> _Information shown_
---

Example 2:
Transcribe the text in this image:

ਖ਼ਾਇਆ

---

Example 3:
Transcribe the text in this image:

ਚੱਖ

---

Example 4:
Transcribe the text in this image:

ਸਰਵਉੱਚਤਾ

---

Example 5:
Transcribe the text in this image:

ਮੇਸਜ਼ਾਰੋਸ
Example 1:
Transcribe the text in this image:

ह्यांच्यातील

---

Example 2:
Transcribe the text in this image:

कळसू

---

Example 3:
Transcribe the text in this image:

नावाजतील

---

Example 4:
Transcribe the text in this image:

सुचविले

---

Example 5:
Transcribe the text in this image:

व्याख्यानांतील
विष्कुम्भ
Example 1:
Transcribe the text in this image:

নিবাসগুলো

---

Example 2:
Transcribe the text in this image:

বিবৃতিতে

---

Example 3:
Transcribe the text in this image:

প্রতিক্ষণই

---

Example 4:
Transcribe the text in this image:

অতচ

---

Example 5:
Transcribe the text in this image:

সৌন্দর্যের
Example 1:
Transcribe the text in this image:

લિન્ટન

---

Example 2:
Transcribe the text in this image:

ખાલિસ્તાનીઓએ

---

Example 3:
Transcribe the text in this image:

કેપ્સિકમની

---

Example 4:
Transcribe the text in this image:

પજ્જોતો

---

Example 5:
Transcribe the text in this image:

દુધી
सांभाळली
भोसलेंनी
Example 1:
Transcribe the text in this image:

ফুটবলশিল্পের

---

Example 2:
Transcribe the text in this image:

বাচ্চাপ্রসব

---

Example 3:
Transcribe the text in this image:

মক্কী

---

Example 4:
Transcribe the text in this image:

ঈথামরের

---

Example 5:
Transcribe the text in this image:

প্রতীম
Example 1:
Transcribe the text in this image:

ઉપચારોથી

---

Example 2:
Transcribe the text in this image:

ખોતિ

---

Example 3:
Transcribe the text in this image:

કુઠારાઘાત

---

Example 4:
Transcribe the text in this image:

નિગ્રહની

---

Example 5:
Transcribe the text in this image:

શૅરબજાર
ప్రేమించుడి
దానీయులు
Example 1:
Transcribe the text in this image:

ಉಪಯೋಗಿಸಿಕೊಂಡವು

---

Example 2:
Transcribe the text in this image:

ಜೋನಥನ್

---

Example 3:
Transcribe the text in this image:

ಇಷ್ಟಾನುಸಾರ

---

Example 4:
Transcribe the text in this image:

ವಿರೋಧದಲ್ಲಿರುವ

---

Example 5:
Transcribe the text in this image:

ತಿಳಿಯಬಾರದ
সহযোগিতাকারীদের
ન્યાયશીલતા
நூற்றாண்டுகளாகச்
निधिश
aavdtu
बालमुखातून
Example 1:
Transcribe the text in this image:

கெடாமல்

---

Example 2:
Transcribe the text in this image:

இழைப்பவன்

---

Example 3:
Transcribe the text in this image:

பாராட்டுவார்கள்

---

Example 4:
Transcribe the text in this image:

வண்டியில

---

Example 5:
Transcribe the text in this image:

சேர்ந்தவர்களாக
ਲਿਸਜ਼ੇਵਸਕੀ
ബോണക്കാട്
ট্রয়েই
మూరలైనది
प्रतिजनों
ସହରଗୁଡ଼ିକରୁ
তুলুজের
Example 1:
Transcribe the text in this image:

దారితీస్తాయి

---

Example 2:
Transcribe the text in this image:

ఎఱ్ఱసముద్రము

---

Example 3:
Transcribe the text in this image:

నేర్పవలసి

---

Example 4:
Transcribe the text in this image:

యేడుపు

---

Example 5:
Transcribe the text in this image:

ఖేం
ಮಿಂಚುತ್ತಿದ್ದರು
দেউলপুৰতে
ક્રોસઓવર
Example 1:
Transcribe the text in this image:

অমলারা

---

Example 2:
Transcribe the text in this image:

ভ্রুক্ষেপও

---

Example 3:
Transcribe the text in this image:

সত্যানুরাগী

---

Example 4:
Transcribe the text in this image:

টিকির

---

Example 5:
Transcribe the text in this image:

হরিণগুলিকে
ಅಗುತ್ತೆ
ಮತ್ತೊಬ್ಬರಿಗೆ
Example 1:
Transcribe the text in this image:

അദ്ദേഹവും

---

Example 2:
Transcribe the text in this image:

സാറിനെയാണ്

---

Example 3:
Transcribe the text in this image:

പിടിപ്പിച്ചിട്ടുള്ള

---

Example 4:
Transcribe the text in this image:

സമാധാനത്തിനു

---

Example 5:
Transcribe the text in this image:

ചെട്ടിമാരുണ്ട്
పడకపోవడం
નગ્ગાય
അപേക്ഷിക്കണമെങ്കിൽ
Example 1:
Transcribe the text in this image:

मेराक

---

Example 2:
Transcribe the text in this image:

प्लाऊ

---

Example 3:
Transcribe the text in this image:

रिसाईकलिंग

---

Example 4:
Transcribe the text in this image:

> _Task to carry out_
Output every entry exactly.

> _Answer box_
---

Example 2:
Transcribe the text in this image:

ਖ਼ਾਇਆ

---

Example 3:
Transcribe the text in this image:

ਚੱਖ

---

Example 4:
Transcribe the text in this image:

ਸਰਵਉੱਚਤਾ

---

Example 5:
Transcribe the text in this image:

ਮੇਸਜ਼ਾਰੋਸ
Example 1:
Transcribe the text in this image:

ह्यांच्यातील

---

Example 2:
Transcribe the text in this image:

कळसू

---

Example 3:
Transcribe the text in this image:

नावाजतील

---

Example 4:
Transcribe the text in this image:

सुचविले

---

Example 5:
Transcribe the text in this image:

व्याख्यानांतील
विष्कुम्भ
Example 1:
Transcribe the text in this image:

নিবাসগুলো

---

Example 2:
Transcribe the text in this image:

বিবৃতিতে

---

Example 3:
Transcribe the text in this image:

প্রতিক্ষণই

---

Example 4:
Transcribe the text in this image:

অতচ

---

Example 5:
Transcribe the text in this image:

সৌন্দর্যের
Example 1:
Transcribe the text in this image:

લિન્ટન

---

Example 2:
Transcribe the text in this image:

ખાલિસ્તાનીઓએ

---

Example 3:
Transcribe the text in this image:

કેપ્સિકમની

---

Example 4:
Transcribe the text in this image:

પજ્જોતો

---

Example 5:
Transcribe the text in this image:

દુધી
सांभाळली
भोसलेंनी
Example 1:
Transcribe the text in this image:

ফুটবলশিল্পের

---

Example 2:
Transcribe the text in this image:

বাচ্চাপ্রসব

---

Example 3:
Transcribe the text in this image:

মক্কী

---

Example 4:
Transcribe the text in this image:

ঈথামরের

---

Example 5:
Transcribe the text in this image:

প্রতীম
Example 1:
Transcribe the text in this image:

ઉપચારોથી

---

Example 2:
Transcribe the text in this image:

ખોતિ

---

Example 3:
Transcribe the text in this image:

કુઠારાઘાત

---

Example 4:
Transcribe the text in this image:

નિગ્રહની

---

Example 5:
Transcribe the text in this image:

શૅરબજાર
ప్రేమించుడి
దానీయులు
Example 1:
Transcribe the text in this image:

ಉಪಯೋಗಿಸಿಕೊಂಡವು

---

Example 2:
Transcribe the text in this image:

ಜೋನಥನ್

---

Example 3:
Transcribe the text in this image:

ಇಷ್ಟಾನುಸಾರ

---

Example 4:
Transcribe the text in this image:

ವಿರೋಧದಲ್ಲಿರುವ

---

Example 5:
Transcribe the text in this image:

ತಿಳಿಯಬಾರದ
সহযোগিতাকারীদের
ન્યાયશીલતા
நூற்றாண்டுகளாகச்
निधिश
aavdtu
बालमुखातून
Example 1:
Transcribe the text in this image:

கெடாமல்

---

Example 2:
Transcribe the text in this image:

இழைப்பவன்

---

Example 3:
Transcribe the text in this image:

பாராட்டுவார்கள்

---

Example 4:
Transcribe the text in this image:

வண்டியில

---

Example 5:
Transcribe the text in this image:

சேர்ந்தவர்களாக
ਲਿਸਜ਼ੇਵਸਕੀ
ബോണക്കാട്
ট্রয়েই
మూరలైనది
प्रतिजनों
ସହରଗୁଡ଼ିକରୁ
তুলুজের
Example 1:
Transcribe the text in this image:

దారితీస్తాయి

---

Example 2:
Transcribe the text in this image:

ఎఱ్ఱసముద్రము

---

Example 3:
Transcribe the text in this image:

నేర్పవలసి

---

Example 4:
Transcribe the text in this image:

యేడుపు

---

Example 5:
Transcribe the text in this image:

ఖేం
ಮಿಂಚುತ್ತಿದ್ದರು
দেউলপুৰতে
ક્રોસઓવર
Example 1:
Transcribe the text in this image:

অমলারা

---

Example 2:
Transcribe the text in this image:

ভ্রুক্ষেপও

---

Example 3:
Transcribe the text in this image:

সত্যানুরাগী

---

Example 4:
Transcribe the text in this image:

টিকির

---

Example 5:
Transcribe the text in this image:

হরিণগুলিকে
ಅಗುತ್ತೆ
ಮತ್ತೊಬ್ಬರಿಗೆ
Example 1:
Transcribe the text in this image:

അദ്ദേഹവും

---

Example 2:
Transcribe the text in this image:

സാറിനെയാണ്

---

Example 3:
Transcribe the text in this image:

പിടിപ്പിച്ചിട്ടുള്ള

---

Example 4:
Transcribe the text in this image:

സമാധാനത്തിനു

---

Example 5:
Transcribe the text in this image:

ചെട്ടിമാരുണ്ട്
పడకపోవడం
નગ્ગાય
അപേക്ഷിക്കണമെങ്കിൽ
Example 1:
Transcribe the text in this image:

मेराक

---

Example 2:
Transcribe the text in this image:

प्लाऊ

---

Example 3:
Transcribe the text in this image:

रिसाईकलिंग

---

Example 4:
Transcribe the text in this image:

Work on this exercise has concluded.